Une action publique limitée.

Si les municipalités, comme celles de Rennes ou de Montpellier qui mènent une politique foncière depuis très longtemps mais font figure d'exception, disposaient de davantage de foncier, elles pourraient faire diminuer la pression sur les terrains privés en faisant construire sur leurs sols une partie des logements neufs. A supposer que ceux-ci soient moins cher, car certaines collectivités locales « montrent le plus mauvais exemple en ne pratiquant que des appels d'offres purement financiers pour vendre leurs charges foncières, note Guy Nafilyan, président de Kaufman & Broad.
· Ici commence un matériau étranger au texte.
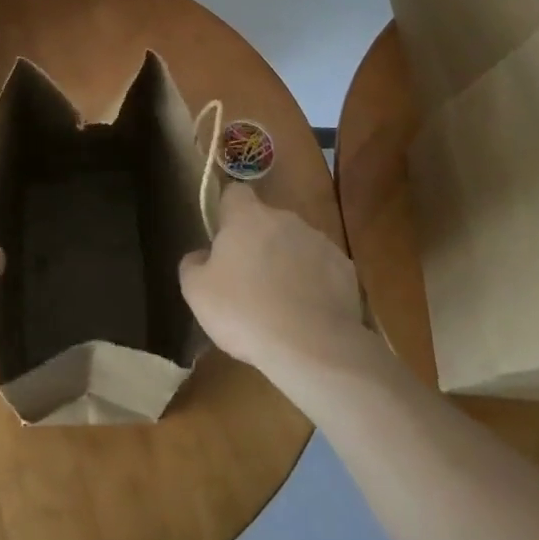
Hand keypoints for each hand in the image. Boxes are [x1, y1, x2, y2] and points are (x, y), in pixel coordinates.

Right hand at [181, 182, 366, 378]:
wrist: (312, 347)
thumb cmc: (244, 312)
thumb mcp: (197, 292)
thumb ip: (193, 264)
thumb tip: (201, 255)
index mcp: (247, 217)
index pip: (235, 193)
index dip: (227, 211)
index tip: (223, 238)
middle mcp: (285, 219)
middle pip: (266, 221)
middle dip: (258, 242)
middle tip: (248, 280)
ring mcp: (319, 242)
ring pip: (295, 244)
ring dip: (286, 262)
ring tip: (280, 303)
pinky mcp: (345, 269)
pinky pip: (322, 269)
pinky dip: (314, 284)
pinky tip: (307, 314)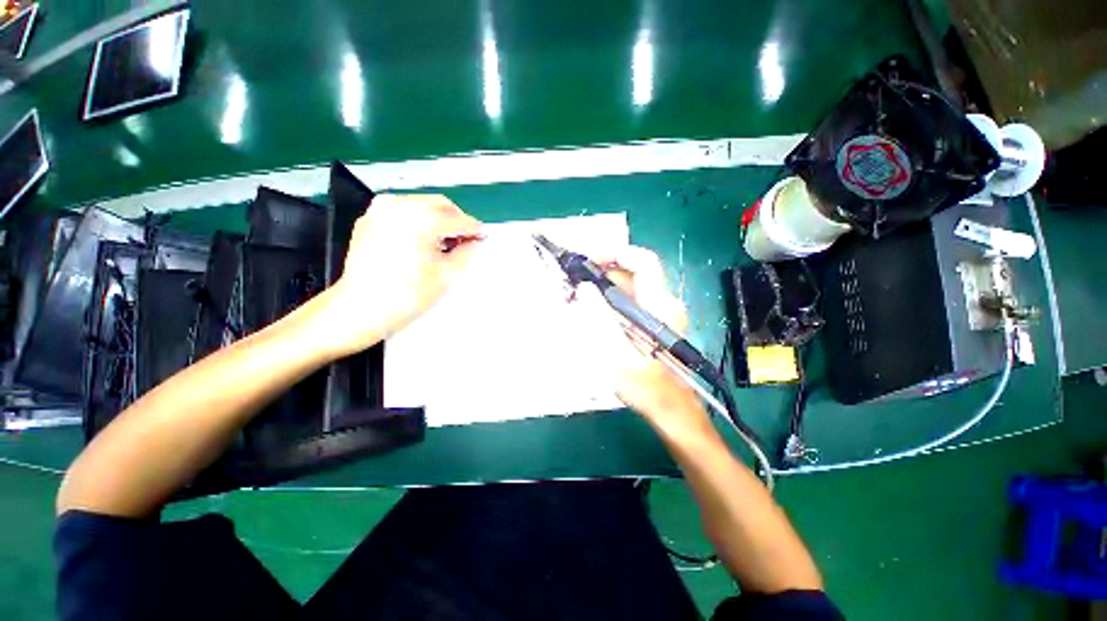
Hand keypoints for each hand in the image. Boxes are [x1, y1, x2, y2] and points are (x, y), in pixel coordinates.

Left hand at [314, 194, 482, 356]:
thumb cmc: (407, 294)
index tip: (483, 236)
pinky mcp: (369, 219)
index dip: (474, 229)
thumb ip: (467, 253)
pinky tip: (421, 241)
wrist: (360, 307)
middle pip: (440, 205)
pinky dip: (417, 221)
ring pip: (421, 205)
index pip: (458, 219)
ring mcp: (381, 210)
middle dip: (456, 220)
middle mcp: (400, 206)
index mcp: (422, 219)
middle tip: (466, 239)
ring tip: (444, 242)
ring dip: (437, 219)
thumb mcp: (447, 275)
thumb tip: (474, 242)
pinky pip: (402, 212)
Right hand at [589, 247, 713, 435]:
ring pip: (628, 289)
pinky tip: (590, 315)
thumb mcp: (617, 353)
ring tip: (576, 300)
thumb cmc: (647, 386)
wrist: (671, 411)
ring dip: (602, 290)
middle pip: (631, 275)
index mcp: (659, 306)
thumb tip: (584, 289)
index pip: (643, 262)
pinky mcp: (652, 325)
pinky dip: (608, 303)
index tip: (589, 260)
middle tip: (573, 284)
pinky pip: (628, 304)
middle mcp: (662, 304)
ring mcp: (658, 314)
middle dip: (601, 274)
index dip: (617, 253)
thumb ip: (599, 319)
Cependant, d'autres s'engagent dans une politique de logements à prix maîtrisés visant à limiter le prix du foncier en contrepartie d'un prix de vente fixé d'un commun accord entre le promoteur et la municipalité », créant ainsi« un frein heureux pour le marché ».« De plus en plus de mairies lancent des consultations à prix fixe et choisissent le promoteur sur la qualité de son projet »,constate de son côté Jean Tavernier, membre du directoire de la société Les Nouveaux Constructeurs.

Mais l'offre foncière publique n'est pas abondante et si des villes comme Nantes ou Bordeaux ont réalisé des efforts dans ce sens, d'autres ne leur emboîtent pas le pas, faute de moyens ou de volonté politique. C'est donc le plus souvent la loi de l'offre et de la demande qui s’opère.

(1) Il n’existe pas d’Observatoire dédié au foncier brut et constructible.Toutefois, à titre indicatif, le prix moyen des terrains constructibles de moins de 1 hectare acquis par des particuliers, constaté par les Safer, est de 31,20 euros/m_ en 2010. L’indice des prix, sur une base 100 en 1997, est passé à environ 420 en 2010.